I will give the kind of answer I think this is aiming to elicit in a minute, but first I want to give what I think is the best answer.
The best introductory RPG is the one your friend(s) already playing RPGs is currently playing. The single best way to learn RPGs is not from a book (although that is how I learned long ago, in the before times), but from friends around a table engaged in a game.
The second best is whatever event is listed as “new player” friendly at your local gaming, science fiction, or fandom convention’s game room. It has most of the “learning from people with experience while playing” advantages of playing with friends, but lacks the long-term nature and built-in social connection.
The first and a half, coming between the friend’s game and a convention game is a regular game store game, often done through the organized play program of a publisher. Wizards of the Coast has Adventurers League for Dungeons & Dragons, Paizo has The Pathfinder Society for Pathfinder and The Starfinder Society for Starfinder, Chaosium has Cults of Chaos for all their RPGs plus two board games, and Monte Cook Games has Cypher Play Op for their various games using The Cypher System.
The organized play game has the potential for a social network like the friend’s game. In fact, it might introduce you to the larger hobby better as some of those games played by friends might be a group that plays one system and only with each other. However, you have to do the work of making friends and contacts. It is also less likely someone will do a lot of handholding to keep you in the game as they don’t have a personal investment in having you in the game.
Now, onto what I think this question is about, the best system for beginners. While it is not my favorite edition of the game at this point, hands down the best introductory RPG is the current version of the Dungeons & Dragons Starter Kit. Note, this is true today, it was true in 1980 with the classic Red Book Basic. It was true in the 90s with the Black Box Basic. It was true with the various Third Edition starter kits. It was true with the Blue Book of Dr. Holmes that was my entry into the hobby. It was even true with the nostalgia-themed boxed set for Fourth Edition.
It will be true in 2042 when D&D is on its eighth or ninth edition.
The reason the current D&D starter set is always the best introductory game is twofold. The obvious reason is it is designed for newcomers to the hobby. It is not the only game that does this, though. Paizo has similar kits for Pathfinder and Starfinder. Fantasy Flight Games had them for their various Star Wars RPGs. Plenty more kits like this exist.

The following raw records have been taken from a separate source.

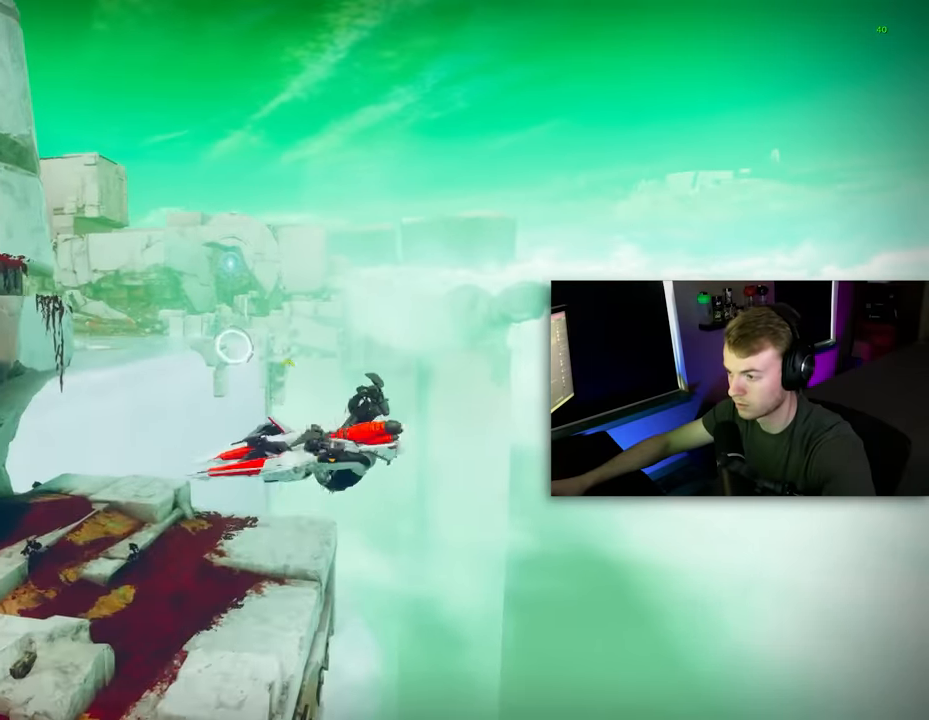
{"keys": ["a", "s", "shift"], "mouse": [], "mouse_move": "still", "events": [[40, "a", "up"], [100, "a", "down"], [180, "a", "up"], [320, "s", "down"], [460, "a", "down"], [460, "shift", "down"]]}
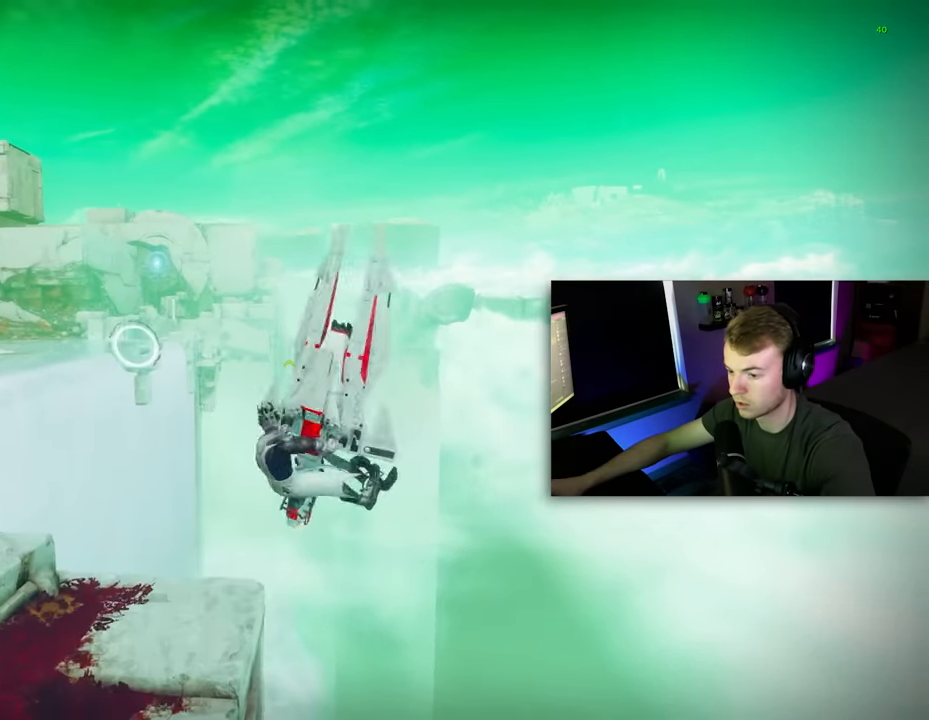
{"keys": [], "mouse": [], "mouse_move": "still", "events": [[160, "a", "up"], [160, "s", "up"], [160, "shift", "up"], [440, "a", "down"], [480, "a", "up"]]}
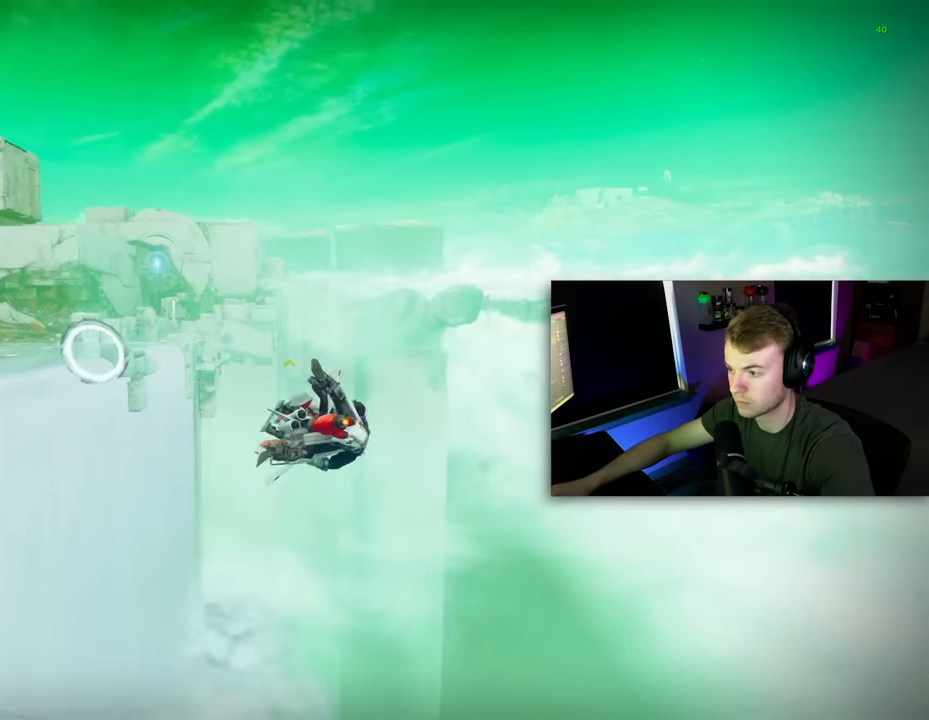
{"keys": ["a", "s", "shift"], "mouse": [], "mouse_move": "left", "events": [[80, "a", "down"], [120, "a", "up"], [260, "s", "down"], [400, "a", "down"], [400, "shift", "down"]]}
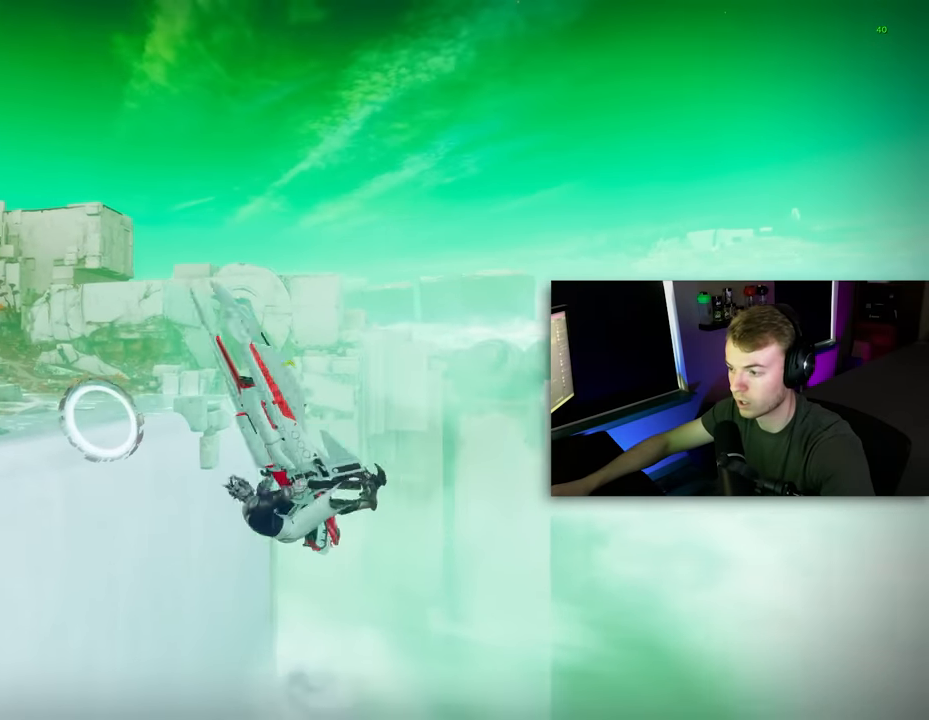
{"keys": [], "mouse": [], "mouse_move": "right", "events": [[80, "a", "up"], [80, "s", "up"], [80, "shift", "up"], [320, "a", "down"], [360, "a", "up"], [460, "a", "down"], [500, "a", "up"]]}
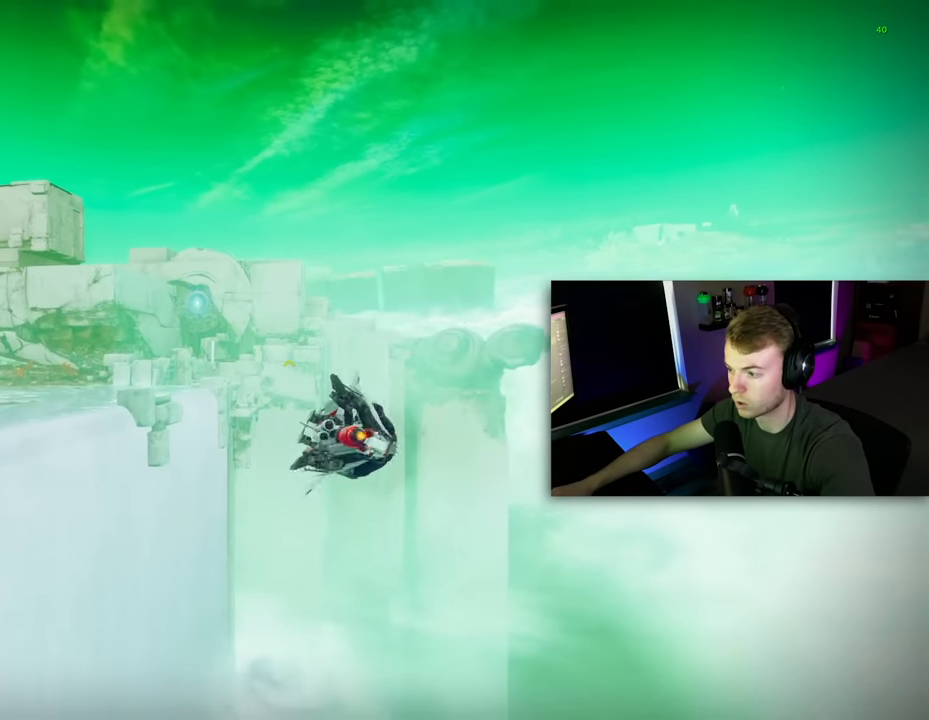
{"keys": [], "mouse": [], "mouse_move": "still", "events": [[140, "s", "down"], [280, "a", "down"], [280, "shift", "down"], [440, "a", "up"], [440, "s", "up"], [440, "shift", "up"]]}
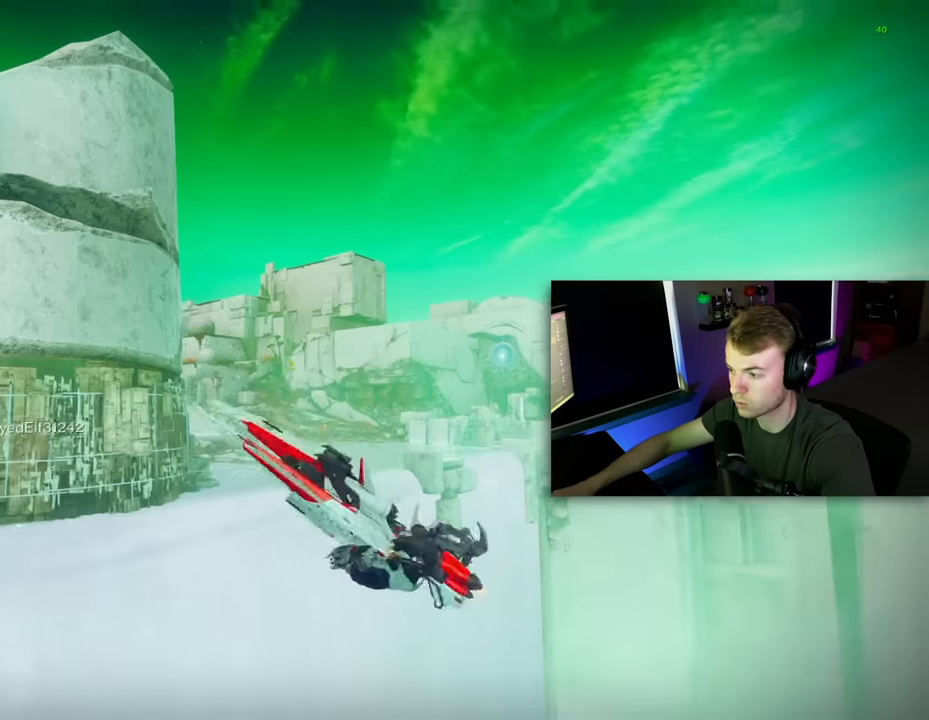
{"keys": [], "mouse": [], "mouse_move": "down-left", "events": []}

What the D&D starter set, whatever edition, will always have over the others is D&D. In two years we have the fiftieth anniversary of D&D and the hobby. Even now, after this time, outside of the hobby “roleplaying game” and “Dungeons & Dragons” are synonymous. Every serious role-player should be familiar with D&D because it is the lingua franca of the hobby and the common standard against which other games are mentioned. It remains the most common first game and, except possibly in the mid-90s, always has been. Even then, while the various World of Darkness games might have been an entry point for more people that year, people from 1974 until the 1990s who started on D&D overwhelmed the numbers brought in by Vampire or Werewolf.
Every player should know one version of D&D and probably two, one from when they entered the hobby and the current one.
The Dungeons & Dragons Starter Kit is the best introductory game because it is designed for a beginner to teach themselves the game, and because it, by what it is, brings them into the mainstream of the hobby and the long thread of its history.